When we moved to Glasgow last summer, we regularly saw and/or heard an ice cream truck in the area. It has a distinctive song which is audible and echoes for quite a distance; I'd guess I can hear it from half a mile away, or more. As summer passed into autumn, we expected we'd be seeing and hearing the ice cream truck less. But it was still around nearly every day.

Then autumn turned into winter. And still the ice cream truck was making its rounds. Who was rushing outside in winter evenings to buy ice cream? We never saw anyone buying. How could the ice cream truck be making money? We joked that the ice cream truck must be selling something other than ice cream. Like drugs or some kind of contraband.

Kate made that joke in passing to a few colleagues at work. They didn't laugh. Instead, they told her to Google "ice cream wars Glasgow," and see what came up.

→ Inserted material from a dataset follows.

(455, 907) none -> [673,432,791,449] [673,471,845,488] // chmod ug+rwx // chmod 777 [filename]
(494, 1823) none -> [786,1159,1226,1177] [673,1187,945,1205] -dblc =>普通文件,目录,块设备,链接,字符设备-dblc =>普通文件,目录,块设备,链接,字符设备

Apparently, some Glasgow ice cream trucks used to be (and perhaps still are) selling illegal drugs and stolen goods. The ice cream sales were/are just a front for the illegal activity. Organized crime muscled its way into the ice cream truck business, claiming routes and territory, leading to turf battles.

Rival ice cream truck drivers were engaging in almost daily intimidation and violence. Glasgow police's "Serious Chimes Squad" (get it?) was mocked for being unable to control the situation. The violence reached its apex in 1984. An ice cream truck driver, who previously had survived having his truck windows blown out by a shotgun, was the target of another so-called "frightener." Around two in the morning, as his family slept, they doused his apartment door with gasoline and set it alight. Six members of his family died in the resulting fire, including an 18-month-old child.

The entire country was outraged. A few days later, an underworld figure tipped the police that two mobsters had perpetrated the act. That underworld figure, however, had previously lied to police and came forward years after the mobsters' convictions and admitted he had fabricated his testimony. While no one seems to seriously doubt the involvement of the mobsters in the crime, the police could find very little evidence. The mobsters were convicted, and more than 20 years of appeals followed. Ultimately, their convictions were overturned and they were set free. (For further reading, do your own Google search or check out these links: here, here, and here.)

Folks seem to have a lingering sense the ice cream trucks could still be involved in shady dealings. Kate and I came to that conclusion without any background knowledge. Yesterday, however, our ice cream truck driver was a kindly older gentlemen who didn't give us any bad vibes. Perhaps our suspicions are unfounded.

Glasgow's crime history is colorful. Newsworthy. {Ed.'s note: also tasty and delicious} It inspires authors and filmmakers. But today's Glasgow is no more dangerous or violent than Raleigh, North Carolina.